• ACTIVITY
From the line holding "confinamiento e impacto" to the final line of the entries, set down each line exactly, including both, and nothing more.

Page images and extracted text
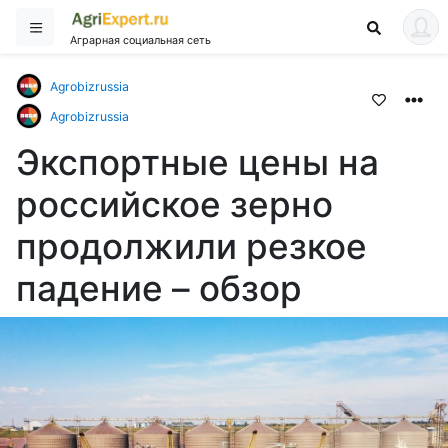
Аграрная социальная сеть
Agrobizrussia
Agrobizrussia
Экспортные цены на
российское зерно
продолжили резкое
падение – обзор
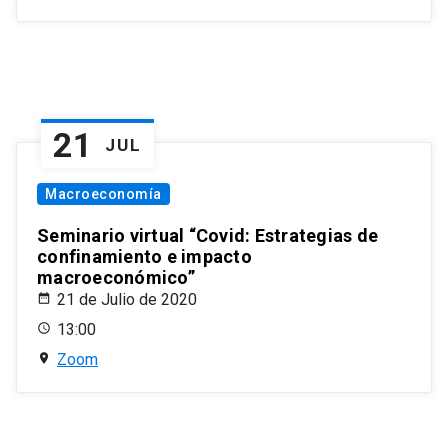
21
JUL
Macroeconomía
Seminario virtual “Covid: Estrategias de
confinamiento e impacto
macroeconómico”
21 de Julio de 2020
13:00
Zoom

• ANSWER FOR THIS EXERCISE
confinamiento e impacto
macroeconómico”
21 de Julio de 2020
13:00
Zoom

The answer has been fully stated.